Ideas for the Struggle: required reading for activists in these challenging times
Date Written: 30/08/2016
Year Published: 2016
Resource Type: Article
Cx Number: CX20311
Arguing why the ideas presented in Marta Harnecker's collection of essays, 'Ideas for the Struggle', are essential and important for present-day activists and organizers.
It is vital that we recognize and celebrate victories like these that a generation of organizers and political activists helped to make real. But the last several years have made clear once again that local fights for justice and accountability are only one small part of a vast, global struggle against the neoliberal onslaught. Hundreds of thousands of people around the globe have taken part in popular uprisings that have shifted the terrain on which we live and struggle. From the Middle East to the streets and squares of Europe to the barrios and favelas of Latin America, everyday people have seized their rightful place on the stage of history. Even inside the imperial center of the United States, people have taken to the streets and inspired others around the world. Most recently, the Movement for Black Lives has unapologetically declared that #BlackLivesMatter. These upsurges have transformed the political landscape and have activated a new generation of political activists.
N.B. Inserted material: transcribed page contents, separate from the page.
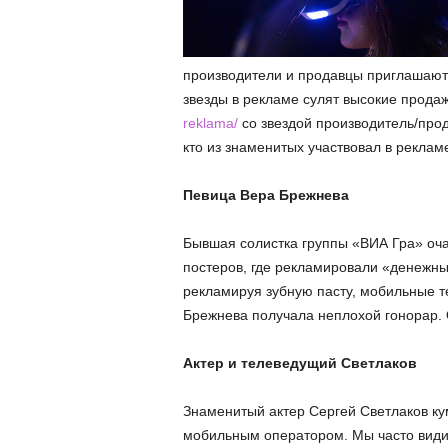
производители и продавцы приглашают 
звезды в рекламе сулят высокие прода
reklama/
со звездой производитель/прод
кто из знаменитых участвовал в реклам
Певица Вера Брежнева
Бывшая солистка группы «ВИА Гра» оч
постеров, где рекламировали «денежны
рекламируя зубную пасту, мобильные т
Брежнева получала неплохой гонорар. О
Актер и телеведущий Светлаков
Знаменитый актер Сергей Светлаков ку
мобильным оператором. Мы часто види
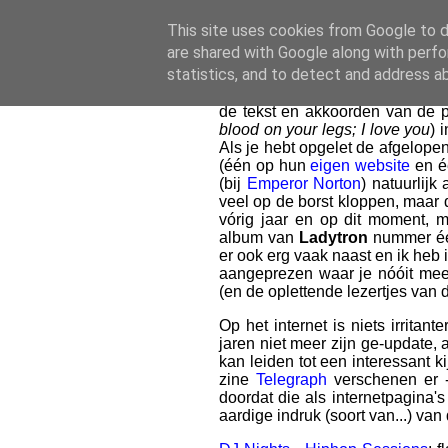
14.4.01
-
(
0
)
VPRO's 3voor12 zal vanavond (
This site uses cookies from Google to de
het
London Calling festival
in de
are shared with Google along with perfo
de stemming te geraken vind je 
statistics, and to detect and address a
Superheroes
(uit Denemarken)
van Bang Bang Your Dead van
de tekst en akkoorden van de 
blood on your legs; I love you
) 
Als je hebt opgelet de afgelopen
(één op hun
eigen website
en é
(bij
Emperor Norton
) natuurlijk
veel op de borst kloppen, maar d
vórig jaar en op dit moment, me
album van
Ladytron
nummer é
er ook erg vaak naast en ik heb 
aangeprezen waar je nóóit meer
(en de oplettende lezertjes van 
Op het internet is niets irritan
jaren niet meer zijn ge-update,
kan leiden tot een interessant k
zine
Telegraph
verschenen er -
doordat die als internetpagina
aardige indruk (soort van...) van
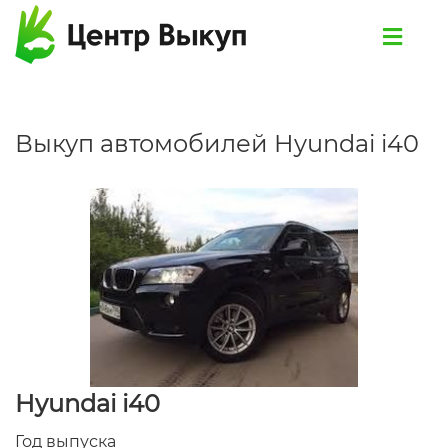
Выкуп автомобилей Hyundai i40
Hyundai i40
Год выпуска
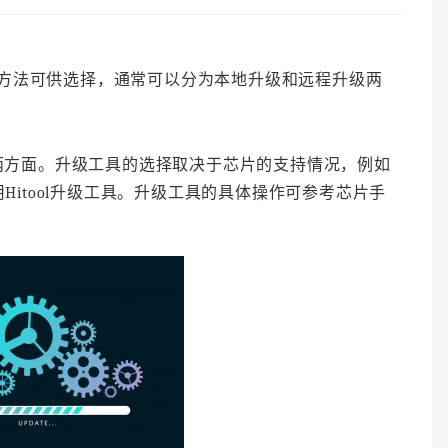
多种方法可供选择，通常可以分为本地升级和远程升级两
两方面。升级工具的选择取决于芯片的支持情况，例如
用Hitool升级工具。升级工具的具体操作可参考芯片手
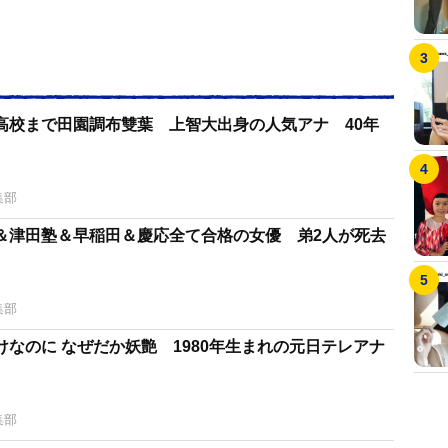
高校まで田園調布雙葉 上智大出身の人気アナ 40年
集部
＆津田塾＆早稲田＆慶応全て合格の女優 弟2人が死去
集部
なのに なぜだか妖艶 1980年生まれの元日テレアナ
集部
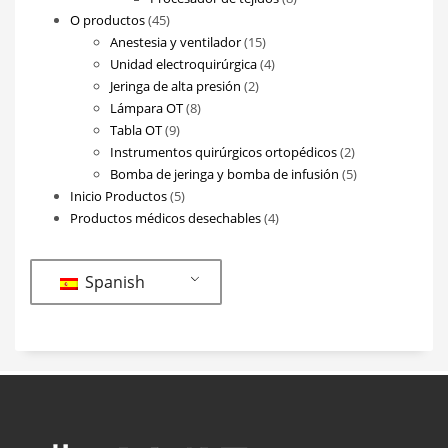
45
productos
O productos
45
productos
15
Anestesia y ventilador
15
productos
4
Unidad electroquirúrgica
4
2
productos
Jeringa de alta presión
2
8
productos
Lámpara OT
8
9
productos
Tabla OT
9
productos
2
Instrumentos quirúrgicos ortopédicos
2
productos
5
Bomba de jeringa y bomba de infusión
5
5
productos
Inicio Productos
5
productos
4
Productos médicos desechables
4
productos
Spanish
Ideas for the Struggle, like the best of our movements, breaks out of the narrow confines of national borders and represents a compilation of the best practices and most promising experiments of social movements around the globe. It helps us break out of a dangerous parochialism that can rob us of the wisdom of activists in different communities. The text does not provide deep historical examinations of where and when certain ideas or practices emerged. Instead, Harnecker tries to make Ideas as useful as possible for frontline organizers and activists, systematizing the experiences and lessons of various movements and presenting them as a compelling and coherent set of considerations and recommendations suited to our times. But the breadcrumbs are there for organizers and activists to explore the organizations and movements from which these ideas derive.